O grave incidente de 1450
Mosconi relembra um melancólico episódio que aconteceu durante o Jubileu de 1450 “quando o número de pessoas era tão grande que, na noite de 19 de dezembro, a mula de um cardeal começou a dar coices, a multidão se assustou e começou o costumeiro pânico. Na aglomeração morreram 172 pessoas.

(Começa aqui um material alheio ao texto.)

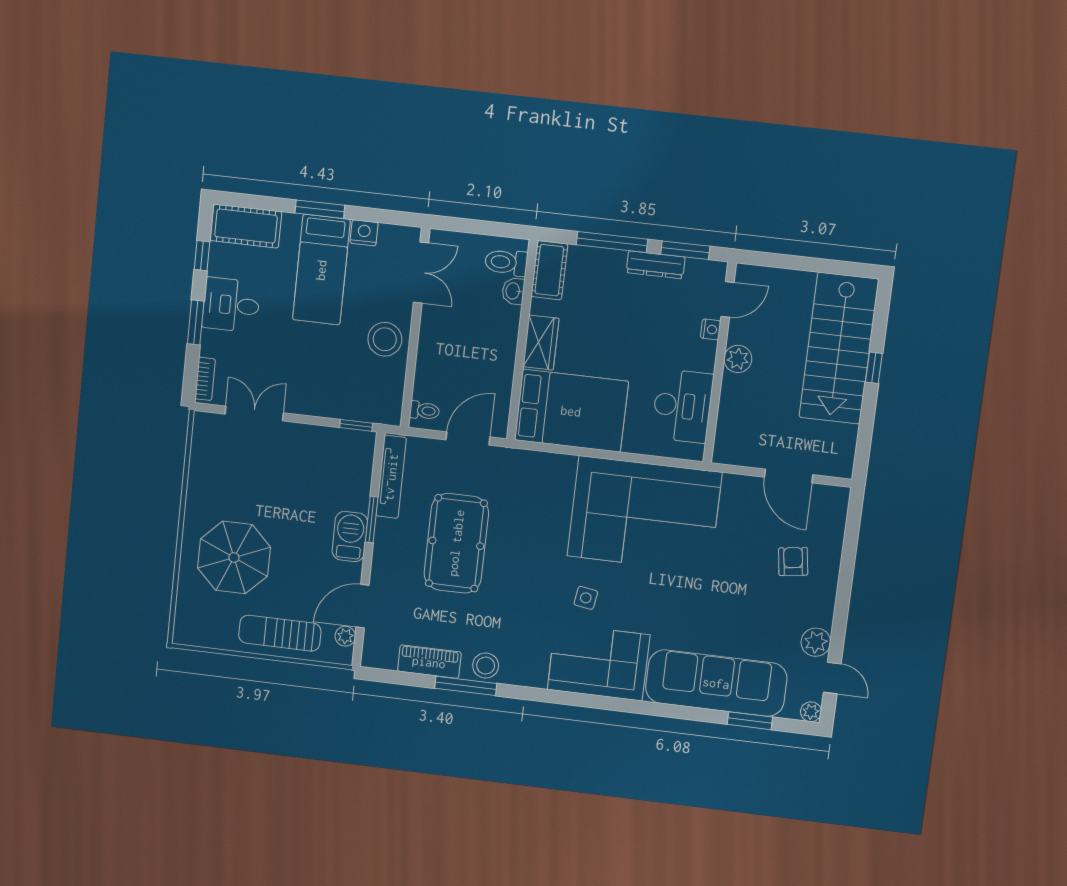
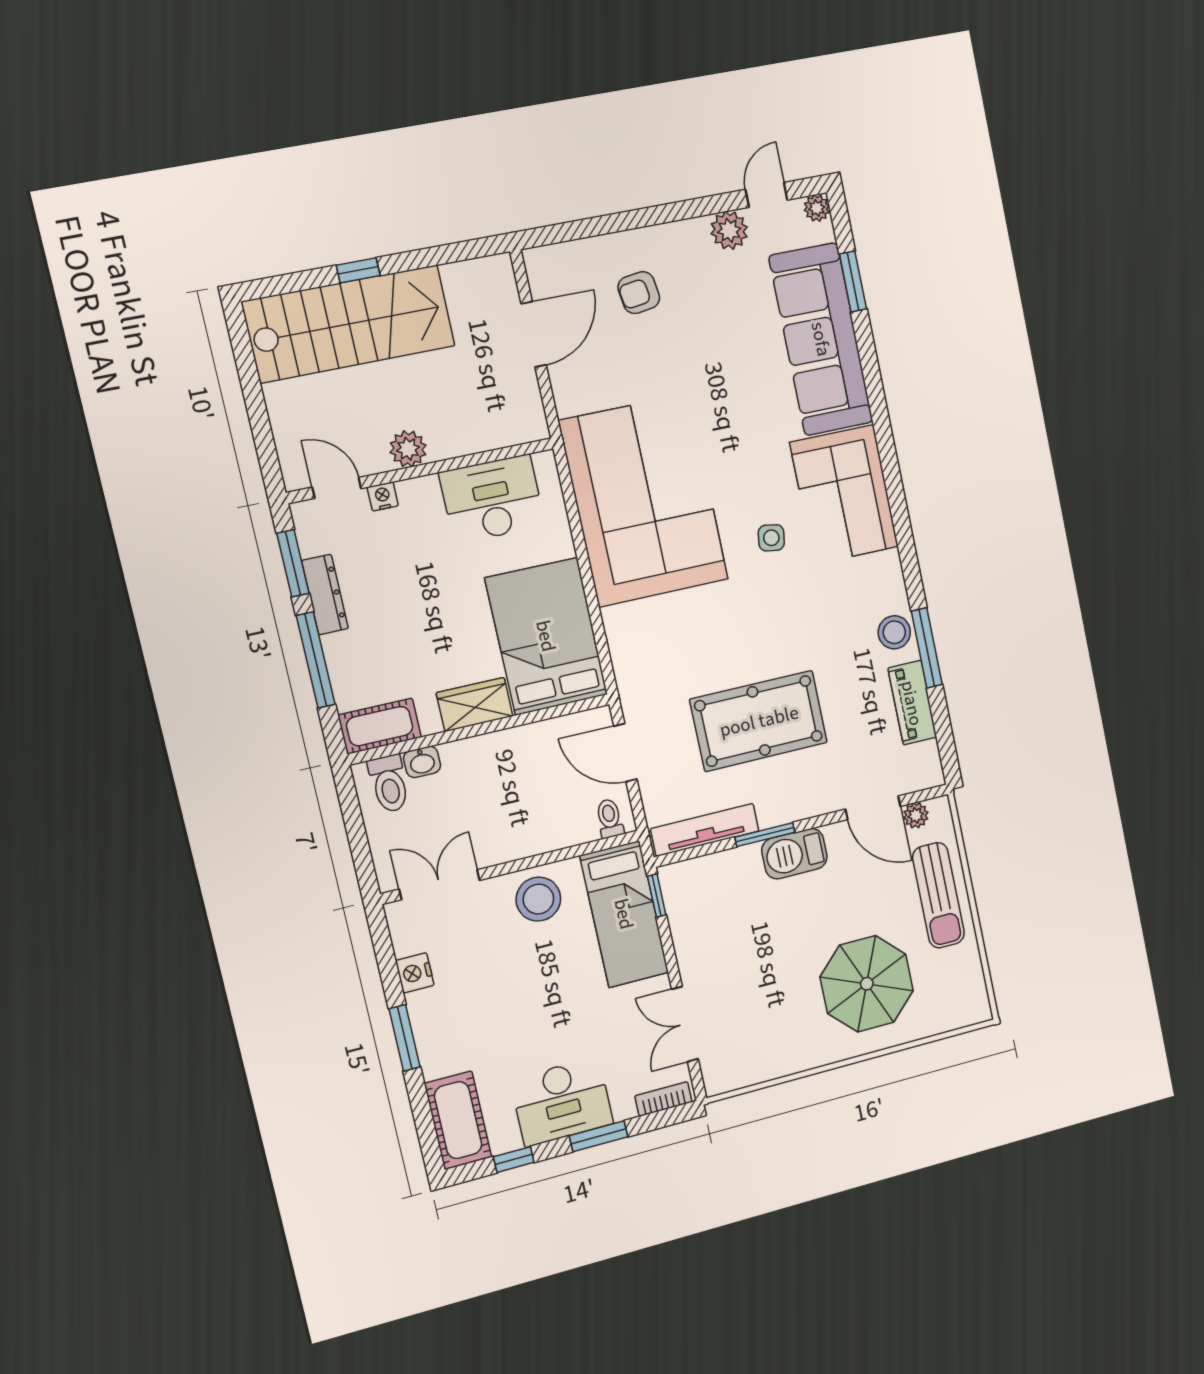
bed: (321, 270) -> (624, 914), moved, turned 90
desk: (231, 305) -> (562, 1102), width x1.37

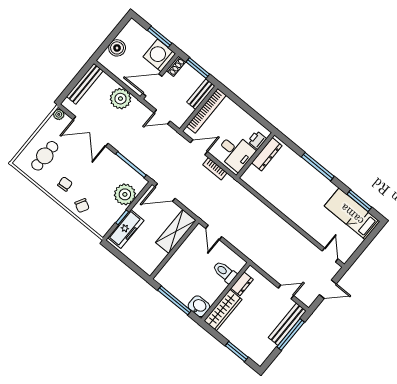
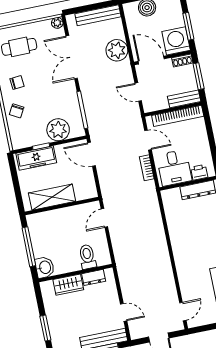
shelving: (176, 231) -> (52, 197), moved
wardrobe: (223, 310) -> (68, 285), width x0.67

O testemunho de um certo Paolo Del Mastro, que era o capitão da guarita montada para gerenciar o tráfego, nos diz o seguinte: “Tão grande foi o tumulto no meio da subida da ponte que 172 pessoas morreram, e todas foram sufocadas pela multidão, também morreram quatro cavalos e uma mula, e todos jaziam mortos no chão. É interessante”, observa o professor, “o detalhe de que quatro cavalos e uma mula morrem, o que nos dá uma imagem do quanto foram pisoteados, se até mesmo quatro cavalos encontram a morte”. Para resolver esse problema, por fim, para o Jubileu de 1475, foi construída a primeira ponte pós-medieval, ou seja, a Ponte Sisto, que está localizada pouco distante da Ponte Sant’Angelo, e criou outra saída”, conclui Mosconi.
Um cenário suntuoso
Atravessar a Ponte Sant’Angelo, permite desfrutar de um cenário fantástico. Depois do Tibre ergue-se uma série de edifícios, com a cúpula de São Pedro elevando-se acima de todos eles. Os peregrinos não a viam até o final do século XVI, mas podiam ver “o topo da basílica, porque os edifícios no Borgo eram muito mais baixos e modestos”, explica Gianfranco Mosconi. “Todo esse bairro foi demolido com a abertura da Via della Conciliazione, cuja entrada vemos da ponte”.
Igrejas nacionais e sua infraestrutura
“Entre esses edifícios está a chamada Corsia Sistina, ou seja, a área de internação e tratamento do hospital de Santo Spirito na Saxônia, que ainda existe hoje em uma versão maior, do século XX, que nos lembra duas coisas: a necessidade de hospitalidade para os peregrinos, para os viajantes e para aqueles que, ao chegarem a Roma, também podem adoecer ou precisar ser hospitalizados. O epíteto em Sassia”, explica Mosconi, “vem de Saxa, dos saxões, ou seja, de uma comunidade de estrangeiros, de alemães, que se estabeleceram nessa área já no início da Idade Média. Com essa igreja nacional, retorna o motivo recorrente das igrejas nacionais dos peregrinos, locais de abrigo que serviam para acolher o fluxo de pessoas vindas do exterior”.